Tenho dentro de mim o nada. O nada que me restou de tudo o que perdi na vida, o nada que me supre a alma, que me preenche a mente, eu sou nada.
Quando tenho o peso de um corpo em cima do meu eu já não sinto a força das mãos que me apertam, já não sinto a boca suja que me percorre, já não sinto as lágrimas que deixaram de correr. Já não sinto o líquido quente a entrar dentro de mim, não sinto a pele a arranhar, não sinto a dor física, não sinto a dor moral.

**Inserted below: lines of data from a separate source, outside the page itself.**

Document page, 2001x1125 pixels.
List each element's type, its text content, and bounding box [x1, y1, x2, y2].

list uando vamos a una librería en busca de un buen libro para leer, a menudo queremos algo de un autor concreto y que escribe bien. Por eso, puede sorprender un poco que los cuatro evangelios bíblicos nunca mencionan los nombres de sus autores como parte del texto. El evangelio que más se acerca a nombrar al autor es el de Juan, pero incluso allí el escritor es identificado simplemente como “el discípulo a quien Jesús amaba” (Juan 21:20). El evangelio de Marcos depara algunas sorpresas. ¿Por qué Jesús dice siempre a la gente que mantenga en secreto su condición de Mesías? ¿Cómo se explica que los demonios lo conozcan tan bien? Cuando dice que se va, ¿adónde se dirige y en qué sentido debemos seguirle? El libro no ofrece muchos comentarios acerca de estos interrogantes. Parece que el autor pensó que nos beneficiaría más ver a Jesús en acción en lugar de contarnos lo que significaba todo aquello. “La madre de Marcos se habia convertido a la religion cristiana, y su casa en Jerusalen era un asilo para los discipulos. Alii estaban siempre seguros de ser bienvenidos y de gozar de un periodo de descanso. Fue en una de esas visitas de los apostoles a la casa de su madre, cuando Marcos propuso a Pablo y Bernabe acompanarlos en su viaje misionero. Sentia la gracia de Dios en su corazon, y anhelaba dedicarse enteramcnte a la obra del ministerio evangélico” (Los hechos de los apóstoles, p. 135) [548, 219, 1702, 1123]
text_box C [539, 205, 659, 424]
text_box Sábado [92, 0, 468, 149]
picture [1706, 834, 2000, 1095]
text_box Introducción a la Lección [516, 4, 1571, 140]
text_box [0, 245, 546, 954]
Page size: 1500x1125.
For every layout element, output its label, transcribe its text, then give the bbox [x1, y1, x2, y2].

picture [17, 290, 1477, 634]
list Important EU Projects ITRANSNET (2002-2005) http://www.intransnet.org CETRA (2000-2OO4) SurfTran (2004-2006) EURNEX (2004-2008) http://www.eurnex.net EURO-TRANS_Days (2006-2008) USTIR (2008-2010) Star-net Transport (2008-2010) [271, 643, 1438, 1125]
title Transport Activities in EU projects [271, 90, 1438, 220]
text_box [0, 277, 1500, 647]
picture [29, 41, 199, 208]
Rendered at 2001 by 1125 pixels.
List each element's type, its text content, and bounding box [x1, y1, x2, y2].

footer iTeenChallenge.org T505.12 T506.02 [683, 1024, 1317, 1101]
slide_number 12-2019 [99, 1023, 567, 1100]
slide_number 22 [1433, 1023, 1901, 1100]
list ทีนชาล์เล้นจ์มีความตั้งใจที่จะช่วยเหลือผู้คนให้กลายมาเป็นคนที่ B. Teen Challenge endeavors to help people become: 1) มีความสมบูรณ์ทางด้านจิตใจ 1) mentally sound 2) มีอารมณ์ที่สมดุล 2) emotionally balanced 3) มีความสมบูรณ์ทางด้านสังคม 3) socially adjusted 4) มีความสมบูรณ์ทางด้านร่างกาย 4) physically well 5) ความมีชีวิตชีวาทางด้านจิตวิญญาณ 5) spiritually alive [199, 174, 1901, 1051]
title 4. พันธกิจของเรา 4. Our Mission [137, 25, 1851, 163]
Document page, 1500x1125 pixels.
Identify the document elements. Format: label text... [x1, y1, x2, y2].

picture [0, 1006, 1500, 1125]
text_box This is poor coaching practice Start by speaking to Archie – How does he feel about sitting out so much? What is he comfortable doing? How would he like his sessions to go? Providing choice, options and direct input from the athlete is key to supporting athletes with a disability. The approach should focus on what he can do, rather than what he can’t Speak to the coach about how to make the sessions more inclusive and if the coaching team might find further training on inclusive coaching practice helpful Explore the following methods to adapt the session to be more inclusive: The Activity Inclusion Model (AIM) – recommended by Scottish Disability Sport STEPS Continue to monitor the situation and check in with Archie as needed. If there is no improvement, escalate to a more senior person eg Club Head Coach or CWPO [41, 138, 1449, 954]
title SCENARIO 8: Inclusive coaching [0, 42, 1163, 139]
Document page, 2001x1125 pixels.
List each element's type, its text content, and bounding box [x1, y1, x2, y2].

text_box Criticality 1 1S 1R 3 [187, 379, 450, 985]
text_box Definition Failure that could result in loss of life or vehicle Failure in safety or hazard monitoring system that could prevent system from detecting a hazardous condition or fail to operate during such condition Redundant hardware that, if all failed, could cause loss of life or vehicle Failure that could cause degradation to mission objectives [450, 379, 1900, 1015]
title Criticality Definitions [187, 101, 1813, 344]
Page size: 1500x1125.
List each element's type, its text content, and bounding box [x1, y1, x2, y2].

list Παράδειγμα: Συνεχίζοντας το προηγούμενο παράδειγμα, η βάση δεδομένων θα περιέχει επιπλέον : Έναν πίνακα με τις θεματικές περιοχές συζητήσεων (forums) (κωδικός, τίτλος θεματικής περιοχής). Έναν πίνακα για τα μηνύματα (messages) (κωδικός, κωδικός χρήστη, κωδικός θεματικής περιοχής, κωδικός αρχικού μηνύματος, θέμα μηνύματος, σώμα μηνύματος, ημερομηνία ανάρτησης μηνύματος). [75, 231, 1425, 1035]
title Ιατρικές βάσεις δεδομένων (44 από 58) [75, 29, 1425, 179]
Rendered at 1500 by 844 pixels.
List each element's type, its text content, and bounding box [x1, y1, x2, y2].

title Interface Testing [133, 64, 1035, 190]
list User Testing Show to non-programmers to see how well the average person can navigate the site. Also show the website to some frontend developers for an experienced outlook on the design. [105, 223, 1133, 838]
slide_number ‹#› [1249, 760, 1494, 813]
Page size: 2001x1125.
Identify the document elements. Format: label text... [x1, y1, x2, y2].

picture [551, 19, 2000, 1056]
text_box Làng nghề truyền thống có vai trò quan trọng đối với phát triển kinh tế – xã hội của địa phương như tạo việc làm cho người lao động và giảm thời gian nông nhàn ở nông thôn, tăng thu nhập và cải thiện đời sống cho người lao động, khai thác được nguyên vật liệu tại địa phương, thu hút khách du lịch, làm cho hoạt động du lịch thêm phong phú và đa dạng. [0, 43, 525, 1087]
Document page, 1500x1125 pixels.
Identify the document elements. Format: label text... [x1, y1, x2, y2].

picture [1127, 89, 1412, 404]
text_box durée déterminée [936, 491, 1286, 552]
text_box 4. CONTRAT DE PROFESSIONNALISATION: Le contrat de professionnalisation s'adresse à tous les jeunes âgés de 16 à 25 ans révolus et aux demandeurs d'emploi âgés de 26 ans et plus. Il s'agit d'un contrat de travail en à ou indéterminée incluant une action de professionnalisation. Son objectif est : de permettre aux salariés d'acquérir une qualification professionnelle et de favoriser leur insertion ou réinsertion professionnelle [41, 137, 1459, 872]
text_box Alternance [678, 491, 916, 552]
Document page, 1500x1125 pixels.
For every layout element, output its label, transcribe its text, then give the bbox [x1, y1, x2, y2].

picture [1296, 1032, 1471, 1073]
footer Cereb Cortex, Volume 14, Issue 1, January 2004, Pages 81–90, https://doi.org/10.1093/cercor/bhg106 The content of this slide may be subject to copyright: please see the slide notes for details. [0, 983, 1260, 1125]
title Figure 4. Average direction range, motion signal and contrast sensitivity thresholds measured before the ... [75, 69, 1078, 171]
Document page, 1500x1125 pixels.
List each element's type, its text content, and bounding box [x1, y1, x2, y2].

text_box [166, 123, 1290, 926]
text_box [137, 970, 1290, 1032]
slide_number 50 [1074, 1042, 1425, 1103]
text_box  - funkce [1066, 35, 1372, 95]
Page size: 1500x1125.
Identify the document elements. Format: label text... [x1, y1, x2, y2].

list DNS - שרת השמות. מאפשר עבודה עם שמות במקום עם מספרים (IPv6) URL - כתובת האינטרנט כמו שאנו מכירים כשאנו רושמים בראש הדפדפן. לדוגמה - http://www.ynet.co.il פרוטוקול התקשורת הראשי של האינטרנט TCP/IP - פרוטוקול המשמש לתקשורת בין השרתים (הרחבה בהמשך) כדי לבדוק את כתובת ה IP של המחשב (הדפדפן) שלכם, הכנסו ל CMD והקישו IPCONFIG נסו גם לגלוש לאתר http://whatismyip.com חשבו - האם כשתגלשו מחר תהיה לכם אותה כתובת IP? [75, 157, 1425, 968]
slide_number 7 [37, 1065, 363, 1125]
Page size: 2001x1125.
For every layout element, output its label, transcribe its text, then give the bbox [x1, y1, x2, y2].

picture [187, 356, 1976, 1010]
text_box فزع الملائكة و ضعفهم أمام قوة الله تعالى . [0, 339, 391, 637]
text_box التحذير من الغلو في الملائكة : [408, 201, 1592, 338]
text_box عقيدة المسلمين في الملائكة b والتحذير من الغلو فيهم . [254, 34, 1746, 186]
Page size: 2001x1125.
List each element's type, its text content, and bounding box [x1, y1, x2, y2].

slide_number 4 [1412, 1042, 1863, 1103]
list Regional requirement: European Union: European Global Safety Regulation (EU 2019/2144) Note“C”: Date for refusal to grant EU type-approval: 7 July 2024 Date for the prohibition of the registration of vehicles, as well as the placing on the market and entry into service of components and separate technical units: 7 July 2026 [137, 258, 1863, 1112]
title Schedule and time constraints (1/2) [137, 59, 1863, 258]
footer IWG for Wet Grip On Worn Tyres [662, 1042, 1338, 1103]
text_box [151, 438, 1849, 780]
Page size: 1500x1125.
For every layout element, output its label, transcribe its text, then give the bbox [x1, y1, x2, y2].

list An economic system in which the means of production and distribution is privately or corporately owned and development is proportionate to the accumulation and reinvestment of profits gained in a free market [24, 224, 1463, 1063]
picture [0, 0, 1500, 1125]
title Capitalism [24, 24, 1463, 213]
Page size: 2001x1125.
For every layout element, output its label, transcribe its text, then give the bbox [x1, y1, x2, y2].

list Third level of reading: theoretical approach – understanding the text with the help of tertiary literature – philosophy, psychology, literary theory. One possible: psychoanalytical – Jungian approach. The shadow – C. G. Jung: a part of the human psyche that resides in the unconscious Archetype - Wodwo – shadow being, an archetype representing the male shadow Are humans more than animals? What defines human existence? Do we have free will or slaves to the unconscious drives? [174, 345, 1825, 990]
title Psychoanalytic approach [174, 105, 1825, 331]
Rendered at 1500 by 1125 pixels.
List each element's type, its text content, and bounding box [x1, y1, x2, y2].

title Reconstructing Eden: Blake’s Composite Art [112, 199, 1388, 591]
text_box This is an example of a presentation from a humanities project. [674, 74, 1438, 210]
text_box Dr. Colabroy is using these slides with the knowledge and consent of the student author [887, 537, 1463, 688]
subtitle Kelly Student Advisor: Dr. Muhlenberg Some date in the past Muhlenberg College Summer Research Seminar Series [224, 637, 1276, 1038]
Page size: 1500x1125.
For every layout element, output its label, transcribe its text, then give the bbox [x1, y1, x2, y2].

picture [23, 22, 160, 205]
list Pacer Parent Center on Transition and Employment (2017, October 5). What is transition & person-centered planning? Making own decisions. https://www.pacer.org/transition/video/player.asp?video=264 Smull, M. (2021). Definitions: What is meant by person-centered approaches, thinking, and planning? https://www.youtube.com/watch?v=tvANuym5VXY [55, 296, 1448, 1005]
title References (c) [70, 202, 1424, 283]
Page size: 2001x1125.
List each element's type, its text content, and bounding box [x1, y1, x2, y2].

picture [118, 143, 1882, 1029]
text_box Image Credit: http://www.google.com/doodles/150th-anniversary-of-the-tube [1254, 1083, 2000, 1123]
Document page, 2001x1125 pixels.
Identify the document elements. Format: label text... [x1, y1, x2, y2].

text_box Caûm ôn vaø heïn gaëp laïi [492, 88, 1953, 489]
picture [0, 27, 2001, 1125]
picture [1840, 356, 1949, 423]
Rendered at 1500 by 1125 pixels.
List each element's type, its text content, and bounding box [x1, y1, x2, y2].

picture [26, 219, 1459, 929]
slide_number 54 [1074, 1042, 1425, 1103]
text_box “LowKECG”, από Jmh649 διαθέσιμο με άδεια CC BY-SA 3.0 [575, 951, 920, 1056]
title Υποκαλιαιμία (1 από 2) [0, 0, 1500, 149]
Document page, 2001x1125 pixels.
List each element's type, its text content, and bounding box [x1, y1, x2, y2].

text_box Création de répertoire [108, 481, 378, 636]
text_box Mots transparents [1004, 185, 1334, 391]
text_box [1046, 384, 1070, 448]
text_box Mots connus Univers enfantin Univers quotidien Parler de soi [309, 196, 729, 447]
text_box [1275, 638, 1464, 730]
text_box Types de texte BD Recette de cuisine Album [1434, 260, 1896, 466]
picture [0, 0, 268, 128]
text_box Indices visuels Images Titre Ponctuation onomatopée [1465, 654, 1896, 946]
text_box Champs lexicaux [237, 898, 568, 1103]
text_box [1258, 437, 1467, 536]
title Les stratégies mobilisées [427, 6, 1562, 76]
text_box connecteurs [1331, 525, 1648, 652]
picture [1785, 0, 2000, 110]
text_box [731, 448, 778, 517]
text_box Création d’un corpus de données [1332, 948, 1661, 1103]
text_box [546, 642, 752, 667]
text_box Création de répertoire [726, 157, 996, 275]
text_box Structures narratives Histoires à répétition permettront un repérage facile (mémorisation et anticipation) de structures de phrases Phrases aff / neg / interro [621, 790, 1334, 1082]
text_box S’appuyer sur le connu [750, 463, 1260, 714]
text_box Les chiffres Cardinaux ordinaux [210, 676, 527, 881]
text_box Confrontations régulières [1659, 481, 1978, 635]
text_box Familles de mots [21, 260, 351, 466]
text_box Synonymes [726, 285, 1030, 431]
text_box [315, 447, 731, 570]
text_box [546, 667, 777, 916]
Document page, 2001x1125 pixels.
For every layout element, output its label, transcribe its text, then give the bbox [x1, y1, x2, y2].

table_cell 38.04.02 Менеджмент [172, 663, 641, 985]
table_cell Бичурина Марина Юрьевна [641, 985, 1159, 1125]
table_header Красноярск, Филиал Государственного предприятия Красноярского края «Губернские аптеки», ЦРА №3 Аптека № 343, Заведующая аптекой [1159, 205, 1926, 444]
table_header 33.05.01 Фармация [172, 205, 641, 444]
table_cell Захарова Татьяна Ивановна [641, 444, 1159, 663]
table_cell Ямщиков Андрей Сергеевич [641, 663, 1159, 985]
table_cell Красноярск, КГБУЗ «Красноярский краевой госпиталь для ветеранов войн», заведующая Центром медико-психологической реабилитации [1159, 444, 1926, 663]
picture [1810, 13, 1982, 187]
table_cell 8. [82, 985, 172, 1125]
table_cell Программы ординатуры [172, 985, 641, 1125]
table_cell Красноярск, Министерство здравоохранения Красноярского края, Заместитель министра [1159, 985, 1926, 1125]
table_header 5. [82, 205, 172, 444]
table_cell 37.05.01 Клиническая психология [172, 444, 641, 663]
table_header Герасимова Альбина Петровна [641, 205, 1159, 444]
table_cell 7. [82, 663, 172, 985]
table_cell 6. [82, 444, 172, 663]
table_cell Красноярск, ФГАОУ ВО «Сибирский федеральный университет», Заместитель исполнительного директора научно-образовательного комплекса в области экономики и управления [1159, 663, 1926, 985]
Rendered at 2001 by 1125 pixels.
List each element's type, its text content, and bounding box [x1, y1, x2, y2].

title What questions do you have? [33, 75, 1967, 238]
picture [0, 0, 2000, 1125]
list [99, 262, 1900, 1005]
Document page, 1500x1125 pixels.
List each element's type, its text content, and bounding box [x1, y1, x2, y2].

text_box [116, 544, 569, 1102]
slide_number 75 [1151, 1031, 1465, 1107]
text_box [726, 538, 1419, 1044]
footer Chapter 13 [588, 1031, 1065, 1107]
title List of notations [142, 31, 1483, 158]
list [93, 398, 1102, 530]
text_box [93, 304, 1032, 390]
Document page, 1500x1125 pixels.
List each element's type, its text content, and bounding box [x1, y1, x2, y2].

É tão fácil perder tudo, é tão fácil deixar de viver, é tão fácil ser invisível neste mundo de cegos e de gente que não quer ver.
É cada vez mais fácil estar nas ruas, cada vez menor o frio, cada vez menos o medo. Não há nada a perder, já não há nada a ganhar.
Usaram e abusaram e puseram-me no lixo. Desde então que aí estou. Desde então que não me reciclam e apenas me consomem até que por fim perca a funcionalidade.
Os meus olhos que já não choram deixaram também de ver. A fome e o frio que antes não me deixavam dormir são agora companheiros de rua. As pernas que ainda andam deixaram de sentir. O sexo que já não tenho, ainda tem que servir. O coração já não sente e rogo para que deixe de bater.
As noites são rotinas passadas ao abismo, os dias são sofrimentos de quem não tem por que viver. Já nem vejo o rosto dos clientes, já não conto o dinheiro, já não me levanto quando me empurram. Deixei de ter por que o fazer, deixei de sentir tudo o que há para sentir. Eu sou o nada e ao mesmo tempo sou tudo o que esta cidade tem para esconder.